**Extrait du texte**
....

Médias en crise

Par Ignacio Ramonet

De la qualité de l’information dépend celle du débat citoyen

Rien ne symbolise mieux le désarroi de la presse en France, confrontée à une baisse alarmante de sa diffusion, que la récente disposition du quotidien Libération, jadis maoïste, à favoriser la prise de contrôle de 37 % de son capital par le banquier Edouard de Rothschild... Il y a peu, le groupe Socpresse, qui édite quelque 70 titres dont Le Figaro, L’Express, L’Expansion et des dizaines de journaux régionaux, a lui-même été acquis par un fabricant d’armes, M. Serge Dassault. Et l’on sait qu’un autre industriel de l’armement, M. Arnaud Lagardère, possède déjà le groupe Hachette (1), qui détient quelque 47 magazines (dont Elle, Parents, Première ) et des quotidiens comme La Provence, Nice-Matin ou Corse-Presse.

Si cette chute de la diffusion venait à se poursuivre, la presse écrite indépendante risquerait peu à peu de tomber sous le contrôle d’un petit nombre d’industriels – Bouygues, Dassault, Lagardère, Pinault, Arnault, Bolloré, Bertelsmann... – qui multiplient les alliances entre eux et menacent le pluralisme.


Le principal groupe indépendant de presse écrite, La Vie-Le Monde, a lui-même connu récemment d’importants soubresauts, et en particulier la démission du directeur de la rédaction du Monde. En raison du rôle fondamental de ce journal dans la vie intellectuelle française, il faut souhaiter qu’il demeure à l’abri des prédateurs qui le convoitent, et que la nouvelle étape qui commence se caractérise en effet moins par la mise en scène et plus par « la recherche de l’exactitude » permettant aux lecteurs de « trouver une référence, une réponse sûre, une validation », bref, « un journal où la compétence prime sur toutes les connivences », comme l’écrit Jean-Marie Colombani dans Le Monde du 16 décembre 2004.

La chute touche désormais la presse de référence. Pour la première fois depuis plus de quinze ans, elle n’épargne pas Le Monde diplomatique. Notre journal, qui constatait, depuis 1990, une régulière augmentation de sa diffusion, et qui, entre 2001 et 2003, a connu une hausse record de ses ventes – supérieure à 25 % ! –, éprouvera sans doute en 2004 (les résultats définitifs ne sont pas établis) un recul de sa diffusion d’environ 12 % (2). La plupart des grands quotidiens de la presse nationale connaîtront également des baisses sérieuses qui viendront s’ajouter souvent à celles déjà subies en 2003.

....

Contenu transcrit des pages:
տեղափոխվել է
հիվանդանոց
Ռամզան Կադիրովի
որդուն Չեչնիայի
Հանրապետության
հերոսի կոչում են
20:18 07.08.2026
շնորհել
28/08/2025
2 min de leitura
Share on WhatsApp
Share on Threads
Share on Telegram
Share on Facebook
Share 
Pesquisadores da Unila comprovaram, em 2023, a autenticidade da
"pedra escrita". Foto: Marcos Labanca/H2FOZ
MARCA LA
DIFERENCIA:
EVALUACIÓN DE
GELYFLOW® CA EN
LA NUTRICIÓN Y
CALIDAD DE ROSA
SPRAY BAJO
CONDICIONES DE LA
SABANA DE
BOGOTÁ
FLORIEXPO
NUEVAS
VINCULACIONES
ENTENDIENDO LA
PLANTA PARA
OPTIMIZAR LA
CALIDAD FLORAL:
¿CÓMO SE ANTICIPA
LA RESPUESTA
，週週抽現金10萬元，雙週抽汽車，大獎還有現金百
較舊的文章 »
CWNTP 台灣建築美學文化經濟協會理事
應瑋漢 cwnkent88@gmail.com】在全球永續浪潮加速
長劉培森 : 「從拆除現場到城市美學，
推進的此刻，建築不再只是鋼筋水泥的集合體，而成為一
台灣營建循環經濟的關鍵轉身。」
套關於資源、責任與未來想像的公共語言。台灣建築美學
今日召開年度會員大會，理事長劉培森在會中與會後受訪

....

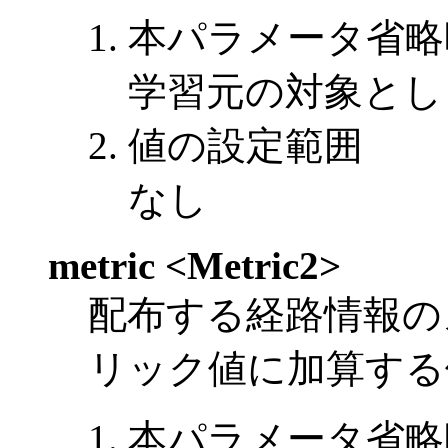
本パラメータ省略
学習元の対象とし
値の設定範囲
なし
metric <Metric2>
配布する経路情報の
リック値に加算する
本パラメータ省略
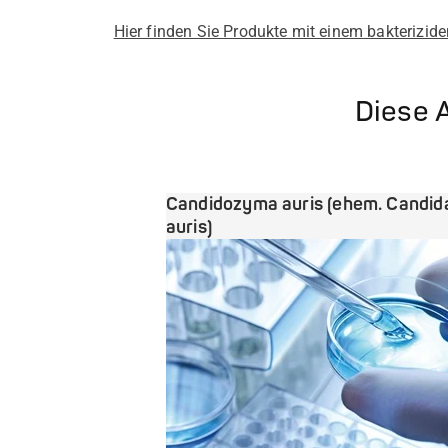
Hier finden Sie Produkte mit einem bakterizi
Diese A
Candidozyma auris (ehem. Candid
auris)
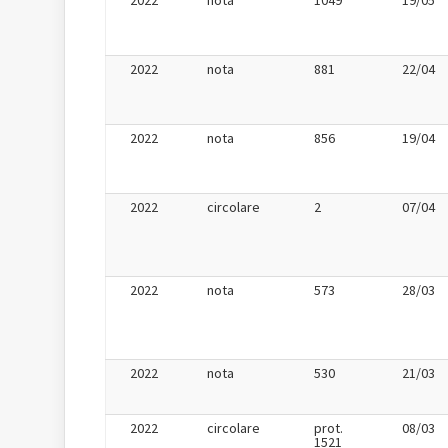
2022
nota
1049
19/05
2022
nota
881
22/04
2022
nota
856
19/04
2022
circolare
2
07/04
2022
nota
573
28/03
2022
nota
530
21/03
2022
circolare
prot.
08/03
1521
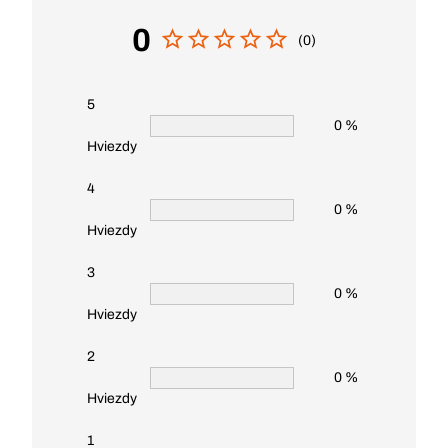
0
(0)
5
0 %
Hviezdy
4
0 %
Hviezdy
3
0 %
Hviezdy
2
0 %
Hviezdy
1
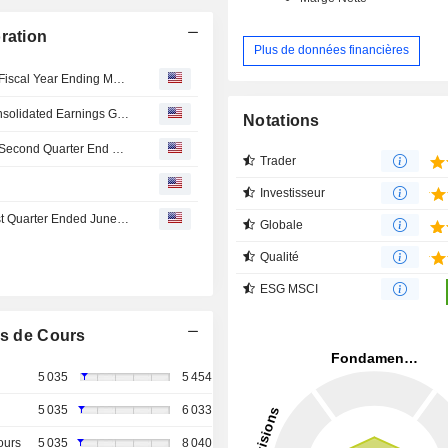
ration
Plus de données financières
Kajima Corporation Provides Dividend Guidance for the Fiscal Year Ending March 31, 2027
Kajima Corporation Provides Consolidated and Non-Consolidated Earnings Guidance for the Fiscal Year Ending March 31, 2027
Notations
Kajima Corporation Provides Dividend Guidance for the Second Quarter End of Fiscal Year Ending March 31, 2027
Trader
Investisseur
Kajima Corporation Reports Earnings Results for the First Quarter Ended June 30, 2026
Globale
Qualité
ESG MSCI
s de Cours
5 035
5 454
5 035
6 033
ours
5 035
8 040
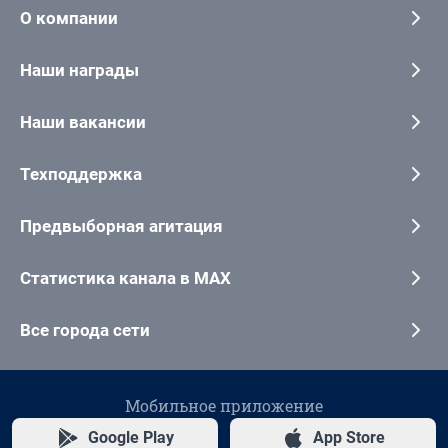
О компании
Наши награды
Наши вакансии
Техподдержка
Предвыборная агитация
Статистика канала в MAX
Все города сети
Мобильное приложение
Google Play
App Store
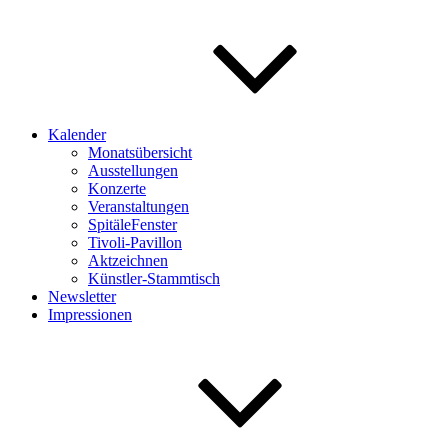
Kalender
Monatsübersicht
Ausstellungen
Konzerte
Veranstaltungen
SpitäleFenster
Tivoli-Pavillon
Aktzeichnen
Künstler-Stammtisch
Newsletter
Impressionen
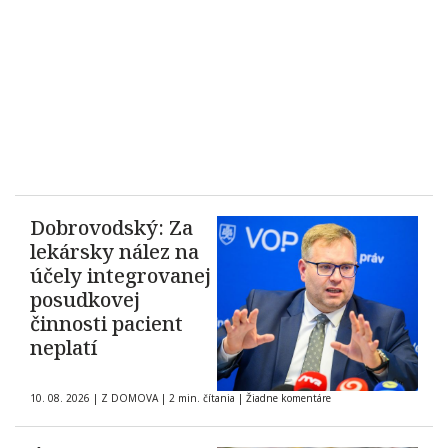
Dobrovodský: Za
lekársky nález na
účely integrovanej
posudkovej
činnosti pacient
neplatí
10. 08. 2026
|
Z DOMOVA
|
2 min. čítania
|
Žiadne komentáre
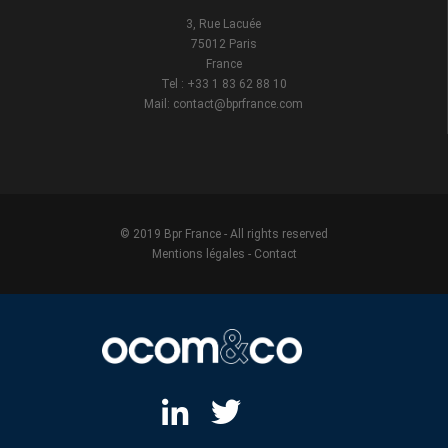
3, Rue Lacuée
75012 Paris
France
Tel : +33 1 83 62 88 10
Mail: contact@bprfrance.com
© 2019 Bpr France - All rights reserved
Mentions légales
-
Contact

....

**Tâches à réaliser**
A) Pouvez-vous transformer en liste numérotée les lignes des relevés, en commençant par celle qui contient « տեղափոխվել է » et en terminant par celle qui contient « EVALUACIÓN DE », ces deux lignes comprises et sans les lignes vides ?
B) Pouvez-vous poursuivre l'article sur la crise des médias à partir de l'endroit où il s'arrête ?
Le texte et les relevés n'ont aucun lien entre eux.

**Réponses**
A)
1. տեղափոխվել է
2. հիվանդանոց
3. Ռամզան Կադիրովի
4. որդուն Չեչնիայի
5. Հանրապետության
6. հերոսի կոչում են
7. 20:18 07.08.2026
8. շնորհել
9. 28/08/2025
10. 2 min de leitura
11. Share on WhatsApp
12. Share on Threads
13. Share on Telegram
14. Share on Facebook
15. Share 
16. Pesquisadores da Unila comprovaram, em 2023, a autenticidade da
17. "pedra escrita". Foto: Marcos Labanca/H2FOZ
18. MARCA LA
19. DIFERENCIA:
20. EVALUACIÓN DE

B)
Le phénomène est loin d’être circonscrit à la France. Le quotidien américain International Herald Tribune, par exemple, a vu ses ventes baisser, en 2003, de 4,16 % ; au Royaume-Uni, le Financial Times a chuté de 6,6 % ; en Allemagne, au cours des cinq dernières années, la diffusion a baissé de 7,7 %, au Danemark de 9,5 %, en Autriche de 9,9 %, en Belgique de 6,9 %, et même au Japon, dont les habitants sont les plus gros acheteurs de journaux, le recul a été de 2,2 %. Au sein de l’Union européenne, au cours des huit dernières années, le nombre de quotidiens vendus a diminué de 7 millions d’exemplaires... A l’échelle mondiale, la diffusion payante de journaux chute, en moyenne, chaque année, de 2 %. Certains en viennent à se demander si la presse écrite ne serait pas une activité du passé, un média de l’ère industrielle en voie d’extinction.

Ici et là, des titres disparaissent. En Hongrie, le 5 novembre 2004, le quotidien Magyar Hirlap (propriété du groupe suisse Ringier) a jeté l’éponge. La veille, 4 novembre, à Hongkong, l’hebdomadaire de référence sur les questions asiatiques Far Eastern Economic Review (propriété du groupe américain Down Jones) cessait de paraître. En France, le 7 décembre 2004, le mensuel Nova Magazine a également suspendu sa parution.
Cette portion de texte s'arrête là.